Usage Examples

Common usage patterns for Mini-ImagePipe.

Table of contents

  1. Basic Pipeline
  2. Batch Processing
  3. Runtime Parameter Updates
  4. Error Handling
    1. Basic Error Checking
    2. Custom Error Callback
  5. Pipeline Configuration
  6. Performance Tips

Basic Pipeline

#include "pipeline.h"
#include "operators/resize.h"
#include "operators/color_convert.h"
#include "operators/gaussian_blur.h"
#include "operators/sobel.h"

using namespace mini_image_pipe;

int main() {
    PipelineConfig config;
    config.numStreams = 4;
    Pipeline pipeline(config);

    // Add operators
    auto resize = std::make_shared<ResizeOperator>(320, 240, InterpolationMode::BILINEAR);
    auto gray   = std::make_shared<ColorConvertOperator>(ColorConversionType::RGB_TO_GRAY);
    auto blur   = std::make_shared<GaussianBlurOperator>(GaussianKernelSize::KERNEL_5x5);
    auto sobel  = std::make_shared<SobelOperator>();

    int n1 = pipeline.addOperator("Resize", resize);
    int n2 = pipeline.addOperator("Gray",   gray);
    int n3 = pipeline.addOperator("Blur",   blur);
    int n4 = pipeline.addOperator("Sobel",  sobel);

    // Connect: Resize -> Gray -> Blur -> Sobel
    pipeline.connect(n1, n2);
    pipeline.connect(n2, n3);
    pipeline.connect(n3, n4);

    // Set input and execute
    pipeline.setInput(n1, d_input, width, height, channels);
    pipeline.execute();

    // Get output
    void* output = pipeline.getOutput(n4);
    return 0;
}

Batch Processing

For processing multiple frames efficiently:

std::vector<void*> inputs = {...};  // Array of device pointers
std::vector<void*> outputs;

Pipeline pipeline;
// ... setup pipeline ...

cudaError_t err = pipeline.executeBatch(inputs, outputs, width, height, channels);

The batch executor:

  • Processes frames concurrently across multiple streams
  • Reuses allocated buffers between frames
  • Synchronizes only at the end of each batch

Runtime Parameter Updates

Operators can be reconfigured between executions:

auto resizeOp = std::make_shared<ResizeOperator>(640, 480);
pipeline.addOperator("Resize", resizeOp);

// Later, change target size
resizeOp->setTargetSize(320, 240);
pipeline.reset();
pipeline.setInput(...);
pipeline.execute();

Error Handling

Basic Error Checking

cudaError_t err = pipeline.execute();
if (err != cudaSuccess) {
    std::cerr << "Pipeline failed: " << cudaGetErrorString(err) << std::endl;
    // Check individual task states
    for (const auto& task : pipeline.getTaskGraph().getTasks()) {
        if (task.state.load() == TaskState::FAILED) {
            std::cerr << "Task " << task.name << " failed" << std::endl;
        }
    }
}

Custom Error Callback

pipeline.getScheduler().setErrorCallback([](int taskId, cudaError_t err) {
    std::cerr << "Task " << taskId << " failed with error: " 
              << cudaGetErrorString(err) << std::endl;
});

Pipeline Configuration

PipelineConfig config;
config.numStreams = 4;                        // CUDA streams for parallelism
config.pinnedPoolSize = 64 * 1024 * 1024;     // 64MB pinned memory pool
config.devicePoolSize = 256 * 1024 * 1024;    // 256MB device memory pool
config.enableProfiling = true;                // Enable CUDA profiling
config.maxBatchSize = 16;                     // Maximum frames per batch

Pipeline pipeline(config);

Performance Tips

  1. Match streams to workload: Use 2-4 streams for most workloads. Too many streams can hurt performance due to context switching.

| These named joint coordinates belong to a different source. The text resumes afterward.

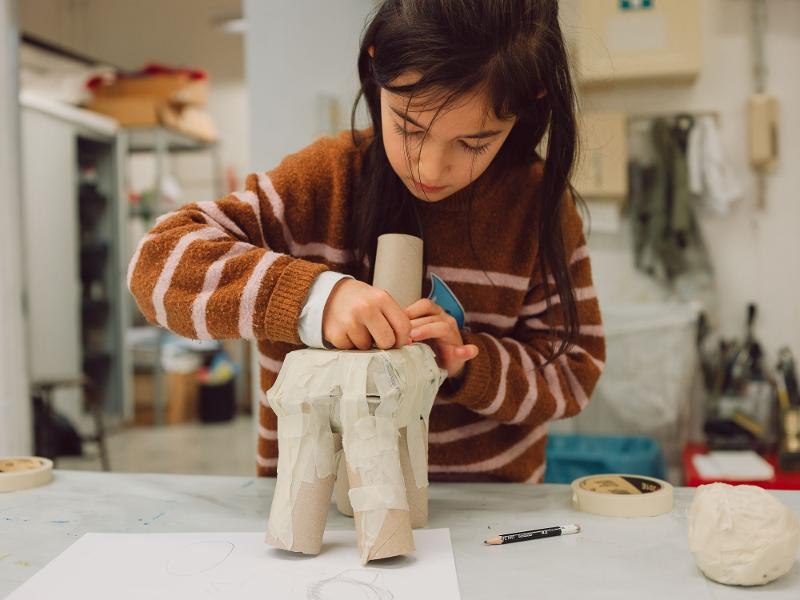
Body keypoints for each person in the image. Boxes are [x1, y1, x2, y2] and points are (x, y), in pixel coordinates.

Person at [128, 0, 605, 483]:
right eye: (408, 127)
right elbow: (153, 266)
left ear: (530, 103)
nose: (429, 168)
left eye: (473, 143)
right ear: (377, 66)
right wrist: (314, 300)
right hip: (322, 508)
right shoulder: (323, 182)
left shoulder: (536, 206)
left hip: (486, 510)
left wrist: (466, 364)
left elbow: (575, 372)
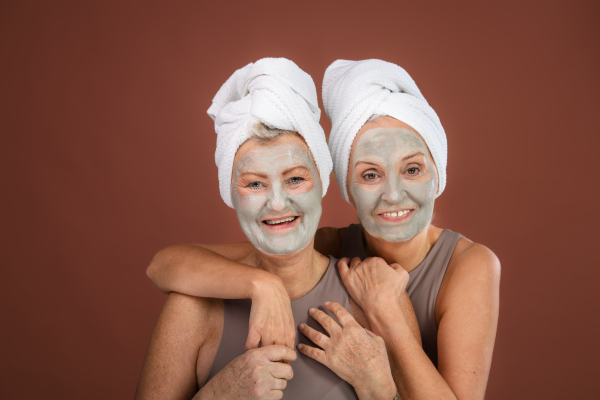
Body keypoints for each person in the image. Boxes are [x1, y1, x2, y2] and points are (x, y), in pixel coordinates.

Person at [147, 59, 500, 400]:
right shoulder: (328, 243)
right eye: (370, 174)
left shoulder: (433, 281)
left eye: (296, 179)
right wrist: (263, 288)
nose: (277, 204)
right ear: (345, 184)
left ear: (321, 185)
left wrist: (378, 388)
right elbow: (167, 263)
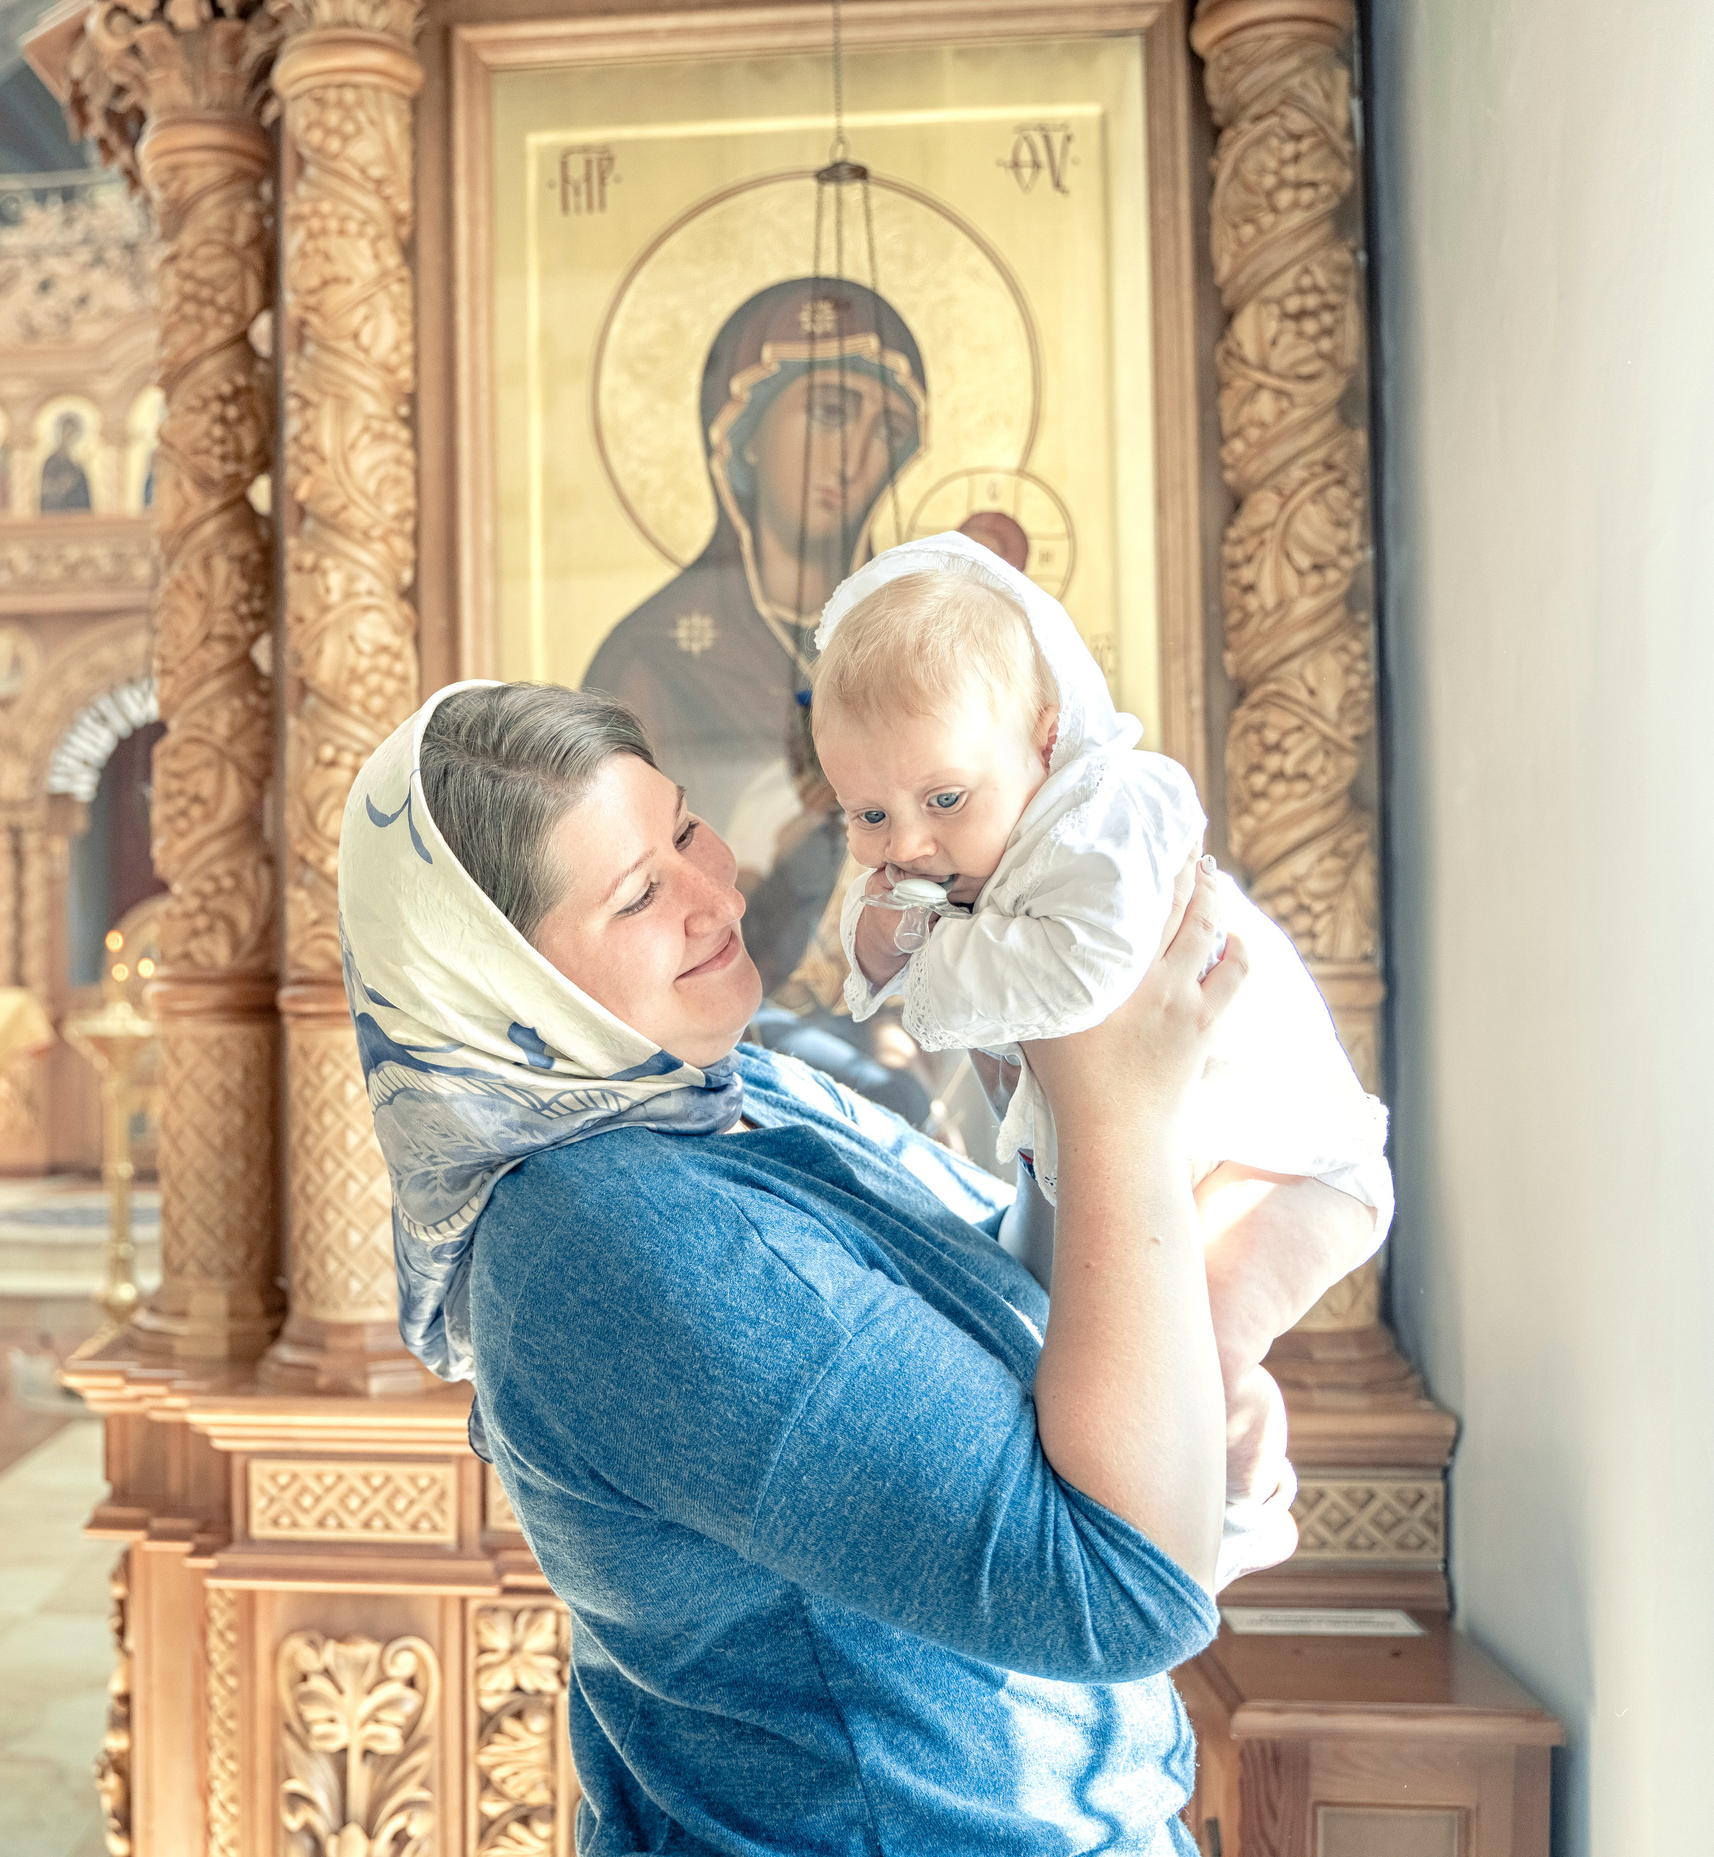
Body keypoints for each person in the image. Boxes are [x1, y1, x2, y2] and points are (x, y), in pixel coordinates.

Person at [341, 679, 1325, 1854]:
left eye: (686, 829)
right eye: (640, 894)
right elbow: (1119, 1589)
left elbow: (1050, 1329)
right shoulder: (609, 1236)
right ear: (501, 985)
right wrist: (1113, 1101)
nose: (717, 891)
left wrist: (1189, 1336)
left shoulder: (738, 1090)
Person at [812, 532, 1390, 1492]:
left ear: (1044, 740)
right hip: (1127, 1161)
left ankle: (1234, 1468)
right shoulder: (970, 844)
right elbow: (880, 938)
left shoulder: (1113, 812)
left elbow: (1082, 978)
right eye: (867, 814)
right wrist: (875, 939)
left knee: (1190, 1360)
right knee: (1066, 1362)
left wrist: (918, 949)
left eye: (943, 796)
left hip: (1282, 1163)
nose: (905, 842)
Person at [583, 276, 929, 994]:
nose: (854, 458)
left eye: (886, 432)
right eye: (831, 412)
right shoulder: (652, 659)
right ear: (740, 435)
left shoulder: (922, 648)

  2. Reuse pipelines: Create once, execute many times. Buffer reuse significantly reduces allocation overhead.

  3. Batch processing: Use executeBatch() for video streams or image sequences.

  4. Memory pool sizing: Size pools to hold 2-3 frames worth of intermediate buffers.

  5. Operator fusion: When possible, combine operations to reduce memory bandwidth:

    // Good: Single operation
    auto op = std::make_shared<ComplexOperator>();
       
    // Avoid: Multiple small operations
    auto op1 = std::make_shared<Op1>();
    auto op2 = std::make_shared<Op2>();